Eigentlich schade: Das Hamburger Holiday Inn an den Elbbrücken war nun zum letzten Mal Austragungsort der Norddeutschen HiFi Tage (NDHT). Wenn ältere HiFi-Semester wehmütig dem ehemaligen HIGH END Hotel Kempinsky in Gravenbruch bei Frankfurt nachweinen – das Holiday Inn war letztendlich der designierte Nachfolger und bot auch für die NDHT 2020 wieder den passenden Rahmen. Hoffen wir also, dass die nun neue Location vor den Toren Harburgs, das etwas edlere Privathotel Lindtner, diese großen Fußstapfen ausfüllen kann.
Und als wollte der Ort noch einmal zeigen, was er draufhat, präsentierten sich Holiday Inn und NDHT 2020 im allerbesten Licht. Es war – wie auch die letzten Jahre – proppevoll mit Ausstellern, tollem HiFi und interessierten Besuchern.

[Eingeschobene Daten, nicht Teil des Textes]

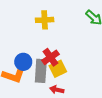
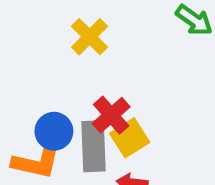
yellow cross: (45, 20) -> (90, 37), turned -36

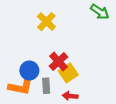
gray rectangle: (94, 146) -> (46, 86), moved, size x0.6

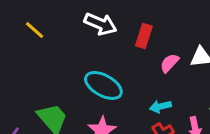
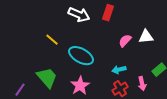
yellow line: (34, 30) -> (52, 40), moved
red rectangle: (144, 36) -> (108, 13), moved

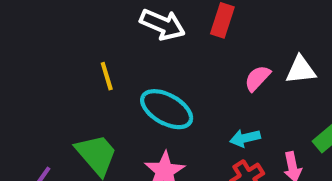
yellow line: (52, 40) -> (107, 76), turned 32

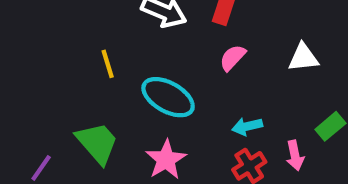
pink semicircle: (257, 78) -> (233, 58), moved

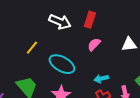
yellow line: (108, 64) -> (32, 48), turned 56

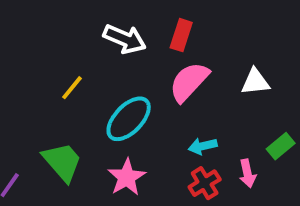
pink semicircle: (94, 44) -> (189, 82), size x1.6
cyan ellipse: (62, 64) -> (129, 119), turned -75

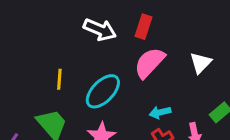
white triangle: (255, 82) -> (201, 63), turned -40
yellow line: (72, 88) -> (59, 79), moved, turned -35

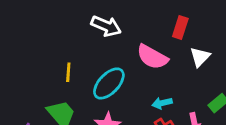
red rectangle: (143, 27) -> (180, 27), moved
pink semicircle: (149, 63) -> (152, 57), turned -104

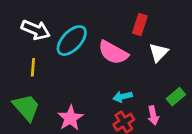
white arrow: (106, 26) -> (36, 30), moved
cyan ellipse: (109, 83) -> (72, 41), moved

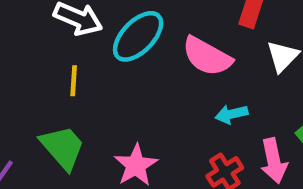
cyan arrow: (123, 97) -> (231, 114), moved
pink arrow: (153, 115) -> (274, 161), size x1.4

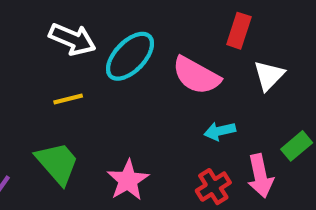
yellow line: (74, 81) -> (68, 99), turned 72

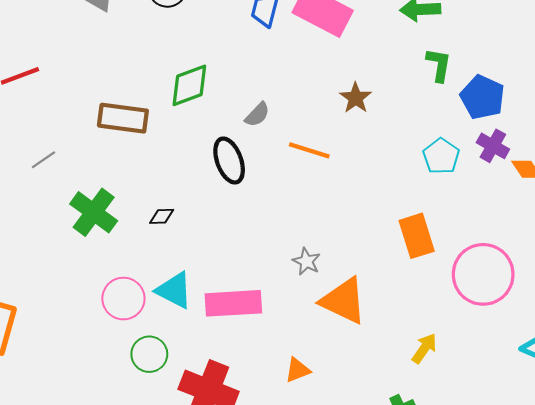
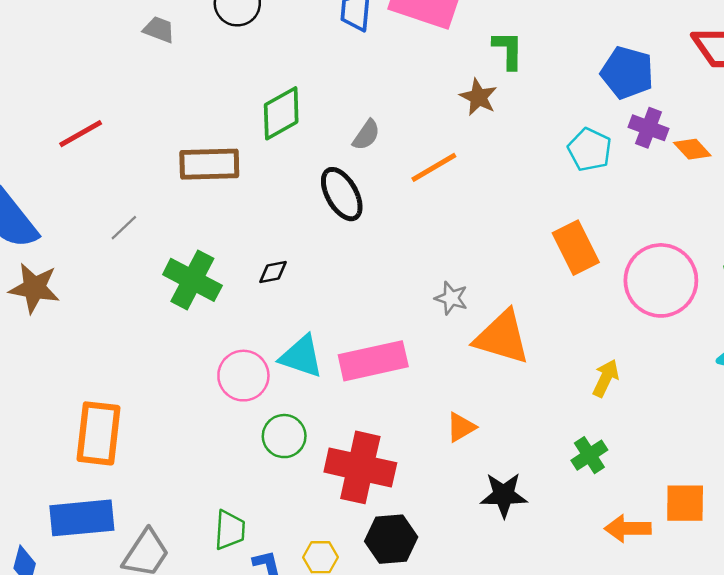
green L-shape: (439, 65) -> (508, 50), moved
orange line: (309, 150) -> (434, 167), turned -39

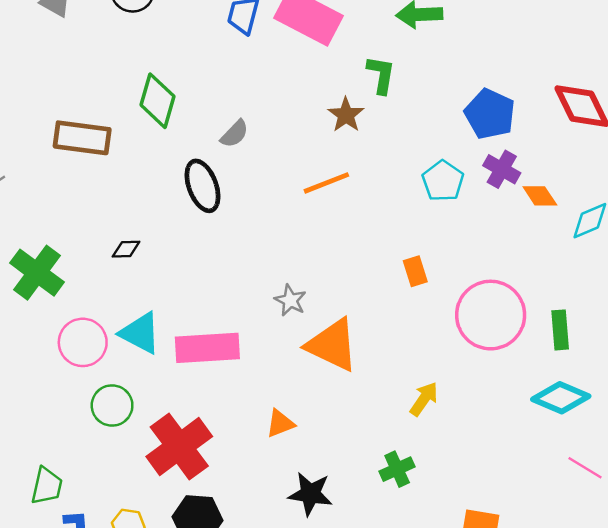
green diamond: (281, 113) -> (157, 101), turned -54
orange line: (434, 167) -> (326, 183), moved
orange rectangle: (576, 248) -> (415, 271), size x0.6
green cross: (192, 280) -> (37, 273), moved
red cross: (360, 467) -> (179, 446), turned 32

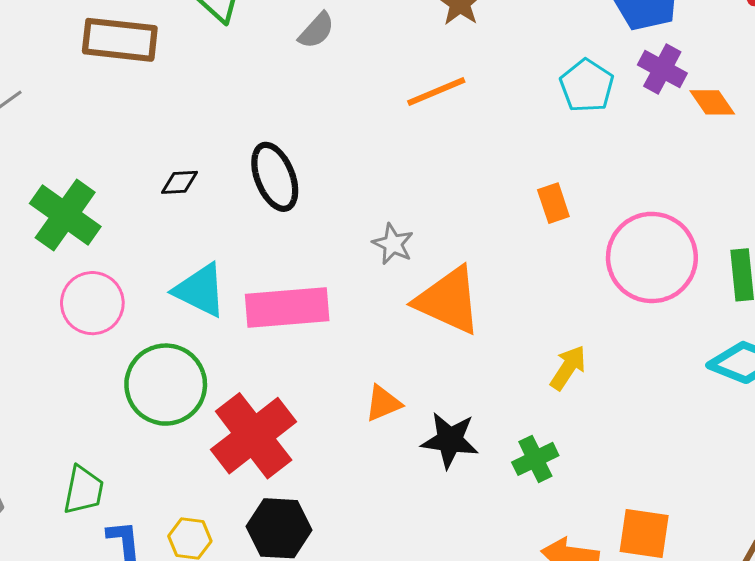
black ellipse: (203, 186) -> (275, 177), moved
pink circle: (83, 342) -> (92, 303), moved
green circle: (112, 406) -> (166, 385), size x1.5
black star: (310, 494) -> (450, 440), moved

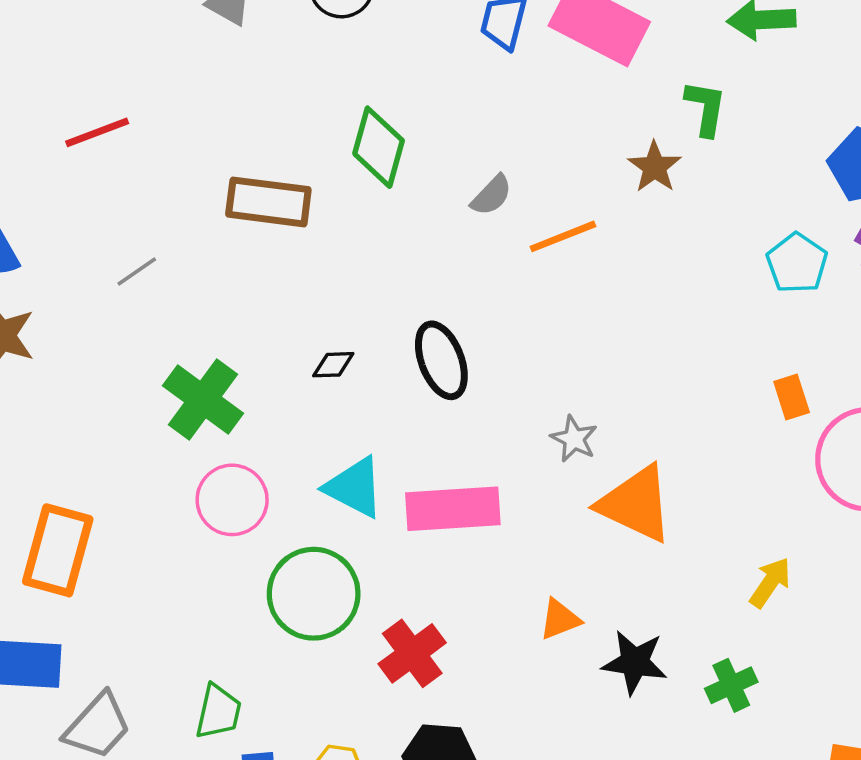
orange line: (436, 91) -> (563, 236), moved
orange rectangle: (553, 203) -> (792, 397), moved
red cross: (254, 436) -> (412, 653), size x0.7

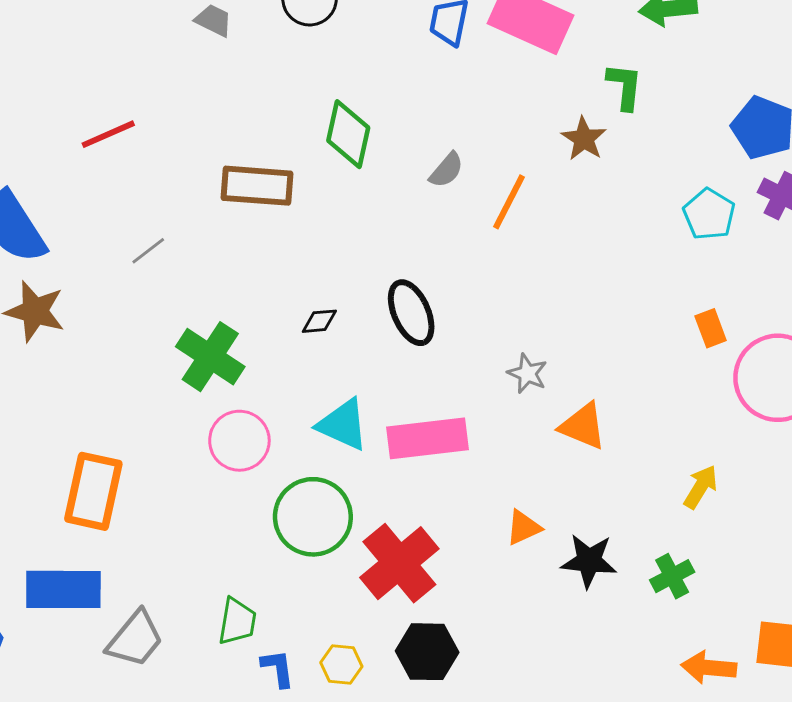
orange line: (563, 236) -> (509, 202), turned -38
orange triangle: (636, 504) -> (583, 426), size x0.7
red cross: (412, 653) -> (399, 563), size x1.4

Das Holiday Inn hat 18 Stockwerke, von denen die unteren drei sowie die Etagen 16,17 und 18 für die Ausstellung genutzt wurden. Der Messe-Slogan “High End über den Wolken” war deshalb gar nicht so weit aus der Luft gegriffen…

Die Highlights der NDHT 2020
Wie üblich ordnen wir diese Art von Report der besseren Übersicht wegen in alphabetischer Reihenfolge. Zum Appetitmachen lassen wir jedoch zuerst wir ein paar Bilder für sich sprechen.
…bevor wir den eigentlichen Rundgang starten:
Tatsächlich begann der erste Messetag für den emsigen HiFi-Journalisten wie auch in den letzten Jahren mit einer AVM-Neuheiten-Show. AVM Chef Udo Besser präsentierte nicht nur einen neuen Außendienstmann (Florian Schütz) für ganz Deutschland, sondern vor allem eine neue vielseitige und Roon-fähige Streaming-Engine, die von nun ab in allen neuen AVM Geräten implementiert wird.
Das erste mit der X-STREAM Engine standardmäßig ausgestattete Modell ist das neue All-in-One Flaggschiff Ovation CS 8.3. Während man solche Komponenten gemeinhin eher im bezahlbaren Preisbereich vermutet, setzt AVM hier in vielen Belangen Maßstäbe. So auch beim Preis: die günstigste Version kostet 12.990 Euro. Oder im Leistungsbereich. Die mit einer Röhrenstufe “künstlich auf sanft klingend” gezüchtete Maschine kommt auf 2 x 500 Watt. Das reicht selbst für extrem anspruchsvolle Lautsprecher.
Die Vorteile der neuen Engine waren schon auf der Messe zu hören. Ich würde sagen: ein Fortschritt. Den bietet AVM auch für ältere Ovation Modelle wie das CS 8.2 oder das 6.2 an. Der Upgrade-Preis liegt bei 1.790 Euro.
Ascendo (Vertrieb: IDC Klaassen)
Was lange währt, wird endlich gut. Im September 2016 testete ich die Ascendo Live 15. Doch offenkundig war damals die Entwicklung noch nicht ganz abgeschlossen, denn jedes Mal, wenn ich Ascendo Chef Stefan Köpf danach traf, meinte er: “Ja, ein bisschen haben wir noch dran verändert…” Auf den NDHT 2020 aber spielte die nun finale Version. Und ich war beeindruckt.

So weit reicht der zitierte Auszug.